O presidente norteamericano, Barack Obama, liberou a construção de uma mesquita a apenas um quarteirão de distância do lugar onde ficavam as torres gêmeas, considerado por muitos um memorial às vítimas do duplo ataque terrorista organizado pelo grupo Al Qaeda, liderado por Osama Bin Laden. Muitos concordam, pois há a questão da luta pelo direito de igualdade dos muçulmanos, mas uma grande maioria é contra por considerar um prêmio de vitória aos terroristas, principalmente aqueles que perderam um membro da família ou um amigo.

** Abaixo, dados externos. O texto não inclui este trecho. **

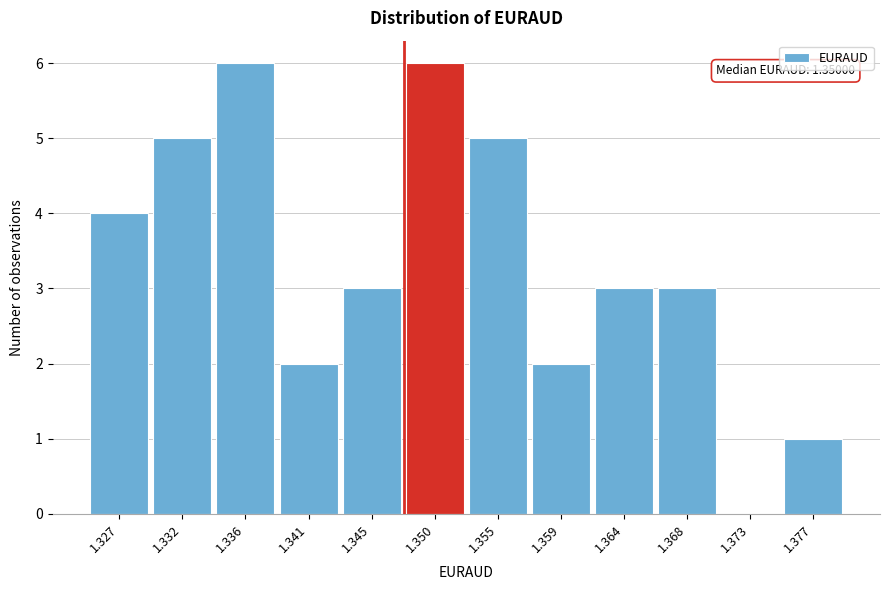

Reading left to right, extract all data points from this chart.

1.327=4	1.332=5	1.336=6	1.341=2	1.345=3	1.350=6	1.355=5	1.359=2	1.364=3	1.368=3	1.373=0	1.377=1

Agora a grande questão pertinente a nossa área de Relações Internacionais: Devemos nos esforçar, apesar da história e de fatos que nos levem contra os muçulmanos, e lutar pela igualdade? Devemos responsabilizar um grupo inteiro pela ação de alguns de seus membros? Devemos considerar uma ofensa à memória das vítimas dos ataques, vendo a construção dessa mesquita como um prêmio de vitória aos muçulmanos terroristas pela ação?